In breve, sotto lo splendido cielo che ci accoglie a inizio gara, lo speaker comincia il conto alla rovescia.
Guardo il cielo, le mie scarpe e tocco il terreno.
Stringo la mano a mio padre che mi sorride ”Buona fortuna”. E bona lé: si parte.
I primi passi nella bolgia generale dentro Andorno Micca sono tra le stradine e poi più su, più su, fino ai monti che ci attendevano nell’oro che li ricopre in certi mesi autunnali.
Io e mio padre, quando comincia la salita, possiamo parlare poco e la mente spazia un po’ a caso. E come sempre si posa su canzoni.
E così, con improponibili playlist offerte dai miei neuroni più bevuti, mi ritrovo sempre più su, sul primo picco con la croce, dal quale si vede tutta la pianura giù, lontana miliardi di chilometri.

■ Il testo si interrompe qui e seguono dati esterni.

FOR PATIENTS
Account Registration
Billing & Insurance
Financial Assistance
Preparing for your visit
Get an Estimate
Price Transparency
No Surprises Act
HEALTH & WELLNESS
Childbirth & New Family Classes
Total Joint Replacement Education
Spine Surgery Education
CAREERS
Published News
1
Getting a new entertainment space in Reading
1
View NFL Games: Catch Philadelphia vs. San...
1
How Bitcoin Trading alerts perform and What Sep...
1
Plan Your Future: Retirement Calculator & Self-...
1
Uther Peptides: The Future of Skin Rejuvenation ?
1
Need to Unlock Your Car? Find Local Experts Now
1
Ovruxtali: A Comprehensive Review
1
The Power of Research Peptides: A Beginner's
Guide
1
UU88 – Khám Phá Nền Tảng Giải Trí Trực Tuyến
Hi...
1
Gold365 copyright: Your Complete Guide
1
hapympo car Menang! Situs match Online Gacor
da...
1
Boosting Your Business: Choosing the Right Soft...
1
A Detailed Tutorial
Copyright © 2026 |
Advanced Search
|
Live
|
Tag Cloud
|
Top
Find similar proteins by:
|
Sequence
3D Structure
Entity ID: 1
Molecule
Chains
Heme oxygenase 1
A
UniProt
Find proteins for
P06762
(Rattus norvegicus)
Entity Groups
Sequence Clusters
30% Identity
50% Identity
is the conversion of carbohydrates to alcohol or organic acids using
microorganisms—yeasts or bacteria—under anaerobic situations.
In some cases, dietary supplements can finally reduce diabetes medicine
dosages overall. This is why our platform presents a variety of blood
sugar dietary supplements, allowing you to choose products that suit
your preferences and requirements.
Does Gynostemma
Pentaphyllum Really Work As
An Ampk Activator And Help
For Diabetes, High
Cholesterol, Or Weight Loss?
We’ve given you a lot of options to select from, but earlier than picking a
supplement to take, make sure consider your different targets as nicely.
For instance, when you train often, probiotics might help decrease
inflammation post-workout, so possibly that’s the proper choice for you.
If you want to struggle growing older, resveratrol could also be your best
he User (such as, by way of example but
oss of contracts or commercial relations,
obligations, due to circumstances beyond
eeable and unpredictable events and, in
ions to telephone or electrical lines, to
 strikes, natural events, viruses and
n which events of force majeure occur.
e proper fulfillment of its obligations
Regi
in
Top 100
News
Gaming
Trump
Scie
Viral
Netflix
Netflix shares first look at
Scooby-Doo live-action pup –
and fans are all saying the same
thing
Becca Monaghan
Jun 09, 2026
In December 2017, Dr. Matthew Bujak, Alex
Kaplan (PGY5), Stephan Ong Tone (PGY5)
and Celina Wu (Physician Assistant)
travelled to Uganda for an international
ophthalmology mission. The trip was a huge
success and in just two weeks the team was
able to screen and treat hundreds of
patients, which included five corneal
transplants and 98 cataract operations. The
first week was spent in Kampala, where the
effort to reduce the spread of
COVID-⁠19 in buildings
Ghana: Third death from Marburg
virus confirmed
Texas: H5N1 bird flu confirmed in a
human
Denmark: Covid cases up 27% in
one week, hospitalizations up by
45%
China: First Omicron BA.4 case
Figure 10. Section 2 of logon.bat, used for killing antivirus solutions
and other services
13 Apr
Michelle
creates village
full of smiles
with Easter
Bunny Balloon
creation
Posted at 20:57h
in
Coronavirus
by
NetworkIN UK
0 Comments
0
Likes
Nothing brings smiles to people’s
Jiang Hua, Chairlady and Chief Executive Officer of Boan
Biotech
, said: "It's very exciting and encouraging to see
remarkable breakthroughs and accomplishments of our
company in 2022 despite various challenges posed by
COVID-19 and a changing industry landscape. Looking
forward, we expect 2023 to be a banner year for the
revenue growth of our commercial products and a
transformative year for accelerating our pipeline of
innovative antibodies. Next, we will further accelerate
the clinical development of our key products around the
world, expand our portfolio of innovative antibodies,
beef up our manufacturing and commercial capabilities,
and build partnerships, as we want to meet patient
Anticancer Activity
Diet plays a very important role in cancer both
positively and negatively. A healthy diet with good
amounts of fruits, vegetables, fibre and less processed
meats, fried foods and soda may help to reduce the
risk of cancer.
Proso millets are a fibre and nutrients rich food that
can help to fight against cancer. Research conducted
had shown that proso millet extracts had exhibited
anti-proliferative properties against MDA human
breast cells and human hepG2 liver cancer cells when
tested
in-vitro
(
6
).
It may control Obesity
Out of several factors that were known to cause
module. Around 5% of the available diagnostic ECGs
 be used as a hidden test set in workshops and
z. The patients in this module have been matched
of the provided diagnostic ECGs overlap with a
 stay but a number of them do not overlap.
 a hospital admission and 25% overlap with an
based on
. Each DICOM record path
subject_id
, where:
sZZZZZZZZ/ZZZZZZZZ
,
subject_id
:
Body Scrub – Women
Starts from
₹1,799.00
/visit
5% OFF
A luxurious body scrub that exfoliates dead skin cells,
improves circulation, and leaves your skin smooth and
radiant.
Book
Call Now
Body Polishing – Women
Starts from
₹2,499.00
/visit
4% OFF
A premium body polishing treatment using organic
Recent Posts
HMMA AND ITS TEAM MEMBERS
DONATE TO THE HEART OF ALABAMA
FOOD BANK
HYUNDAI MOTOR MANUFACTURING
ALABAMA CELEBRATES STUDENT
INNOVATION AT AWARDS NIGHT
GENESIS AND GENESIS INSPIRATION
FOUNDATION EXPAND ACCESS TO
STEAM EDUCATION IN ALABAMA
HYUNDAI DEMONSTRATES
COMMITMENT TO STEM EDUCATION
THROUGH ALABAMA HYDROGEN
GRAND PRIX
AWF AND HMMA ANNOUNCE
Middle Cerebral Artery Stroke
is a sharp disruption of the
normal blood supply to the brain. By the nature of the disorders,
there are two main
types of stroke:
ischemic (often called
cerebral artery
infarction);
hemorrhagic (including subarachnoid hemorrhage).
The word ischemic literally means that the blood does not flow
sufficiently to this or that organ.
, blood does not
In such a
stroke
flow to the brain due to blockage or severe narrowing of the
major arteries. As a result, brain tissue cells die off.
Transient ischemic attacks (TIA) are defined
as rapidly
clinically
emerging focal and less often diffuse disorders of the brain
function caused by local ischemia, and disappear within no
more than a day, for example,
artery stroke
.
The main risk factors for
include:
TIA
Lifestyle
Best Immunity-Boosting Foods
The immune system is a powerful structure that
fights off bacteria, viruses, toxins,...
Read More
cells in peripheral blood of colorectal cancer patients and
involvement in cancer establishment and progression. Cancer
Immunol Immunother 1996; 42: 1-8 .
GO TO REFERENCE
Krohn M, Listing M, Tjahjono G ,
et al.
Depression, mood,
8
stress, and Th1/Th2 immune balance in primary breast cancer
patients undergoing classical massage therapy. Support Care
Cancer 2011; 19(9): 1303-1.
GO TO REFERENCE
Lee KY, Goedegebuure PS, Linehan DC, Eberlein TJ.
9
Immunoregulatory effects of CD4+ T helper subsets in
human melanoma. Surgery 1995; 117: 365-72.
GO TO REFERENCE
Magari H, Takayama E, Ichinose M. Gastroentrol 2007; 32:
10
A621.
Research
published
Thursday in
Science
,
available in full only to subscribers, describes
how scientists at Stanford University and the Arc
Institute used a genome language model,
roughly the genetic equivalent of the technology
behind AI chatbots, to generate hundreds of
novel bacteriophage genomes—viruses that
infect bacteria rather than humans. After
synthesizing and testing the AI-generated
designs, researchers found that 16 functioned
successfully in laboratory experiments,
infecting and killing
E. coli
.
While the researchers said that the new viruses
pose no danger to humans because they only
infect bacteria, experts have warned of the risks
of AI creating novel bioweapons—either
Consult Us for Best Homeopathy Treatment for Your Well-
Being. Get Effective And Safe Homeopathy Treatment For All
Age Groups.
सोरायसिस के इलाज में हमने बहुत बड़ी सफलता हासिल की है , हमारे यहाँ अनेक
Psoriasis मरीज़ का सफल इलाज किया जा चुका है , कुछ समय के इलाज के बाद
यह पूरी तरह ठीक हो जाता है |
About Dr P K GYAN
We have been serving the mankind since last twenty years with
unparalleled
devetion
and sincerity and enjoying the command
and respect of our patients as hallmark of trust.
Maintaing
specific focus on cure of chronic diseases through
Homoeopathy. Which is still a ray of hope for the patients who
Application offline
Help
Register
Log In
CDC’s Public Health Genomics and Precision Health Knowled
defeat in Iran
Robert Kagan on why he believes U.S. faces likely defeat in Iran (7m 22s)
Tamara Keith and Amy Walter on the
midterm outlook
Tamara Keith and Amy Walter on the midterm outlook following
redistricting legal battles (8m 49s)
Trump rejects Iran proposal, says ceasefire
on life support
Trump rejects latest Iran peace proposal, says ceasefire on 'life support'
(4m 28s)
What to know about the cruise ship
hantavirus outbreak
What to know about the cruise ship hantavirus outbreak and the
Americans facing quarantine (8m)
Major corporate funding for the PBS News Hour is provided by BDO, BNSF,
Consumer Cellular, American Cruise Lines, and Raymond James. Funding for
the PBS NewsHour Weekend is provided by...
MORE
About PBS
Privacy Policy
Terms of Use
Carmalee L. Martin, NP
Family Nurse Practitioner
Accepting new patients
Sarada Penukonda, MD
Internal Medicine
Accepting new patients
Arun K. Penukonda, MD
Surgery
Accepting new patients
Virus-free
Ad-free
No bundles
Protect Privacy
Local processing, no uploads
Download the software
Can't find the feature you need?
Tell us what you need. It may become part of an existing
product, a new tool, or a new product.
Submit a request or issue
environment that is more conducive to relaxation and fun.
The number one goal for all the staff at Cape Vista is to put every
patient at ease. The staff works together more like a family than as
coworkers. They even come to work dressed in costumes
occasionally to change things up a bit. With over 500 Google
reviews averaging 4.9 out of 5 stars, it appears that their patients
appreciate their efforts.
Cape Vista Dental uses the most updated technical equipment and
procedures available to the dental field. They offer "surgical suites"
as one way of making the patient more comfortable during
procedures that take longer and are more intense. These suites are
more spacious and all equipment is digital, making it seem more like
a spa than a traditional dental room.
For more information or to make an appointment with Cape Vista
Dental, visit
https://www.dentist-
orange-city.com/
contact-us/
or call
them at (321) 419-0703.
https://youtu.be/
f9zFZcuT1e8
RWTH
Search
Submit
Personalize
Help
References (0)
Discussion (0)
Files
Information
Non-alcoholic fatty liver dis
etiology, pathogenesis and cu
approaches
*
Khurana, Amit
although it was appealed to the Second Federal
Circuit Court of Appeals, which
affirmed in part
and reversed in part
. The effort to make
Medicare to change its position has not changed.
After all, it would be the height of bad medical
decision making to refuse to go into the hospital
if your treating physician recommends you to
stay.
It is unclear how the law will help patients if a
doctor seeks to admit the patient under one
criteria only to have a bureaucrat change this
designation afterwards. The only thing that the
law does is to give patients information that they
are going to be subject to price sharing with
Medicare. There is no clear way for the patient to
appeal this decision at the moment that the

Da lì comincia la prima discesa, l’occasione per rifiatare per alcuni minuti e infine si ritorna in basso.
Improvvisamente, durante un’ennesima discesa, si sente il suono di un campanaccio in lontananza. Finita la discesa ecco il motivo del rumore: il ristoro abusivo.
Fermi a mangiare incontriamo anche Leo, amico di mio padre della corriera veneta, di fianco alla carne sulla griglia offerta dal ristoro “abusivo”.
Da lì in poi comincia il vero divertimento, il vero Casto trail, confine tra le Alpi e la pianura, che spesso si lancia in alto fino a poterle vedere le cime innevate a nord.
Con queste cornici faccio il grande circolo dal 14esimo al 30esimo chilometro, 16 chilometri di grande sforzo ma spettacolari, nelle ore più luminose della giornata, nel momento di massima tersitudine e con lunghi pezzi corribili.
Con l’arrivo al 30esimo chilometro (nel frattempo mio padre confessa a mia madre che sto facendo 44 chilometri) spingo un po’ di più: Andorno Micca si avvicina e le gambe non si sono ancora licenziate, suicidate o fuggite per conto loro. Anche questi sono lunghi pezzi corribili, ma ora dentro al bosco, all’ombra fresca di quei boschi fitti ma luminosi.
Negli ultimissimi chilometri mi stacco anche da mio padre. Allungo il passo e, mente svuotata, sempre un passo davanti all’altro, sempre più felice e vivo.
L’ultima salita scorre torrentizia, frammentata da punti di calma, ma anche la fatica oramai non la sentivo più, abbandonata mentre si allacciava le scarpe già da un po’.
E così arrivo alla discesa finale: Andorno Micca sullo sfondo.
Tratto finale, stradine già conosciute alla partenza… e presto gli ultimi 100 metri… e quando poi tra le case ricompare il gonfiabile “Scarpa”… e quando poi ci sono sotto…
Tocco per terra il terreno come alla partenza e il ciclo si chiude; il Casto trail finisce.
Ma ci si porta sempre qualcosa a casa e questa è la più bella verità dei trail. E in particolare del Casto.
Canticchiando qualcosa mi siedo per terra. E bona lé.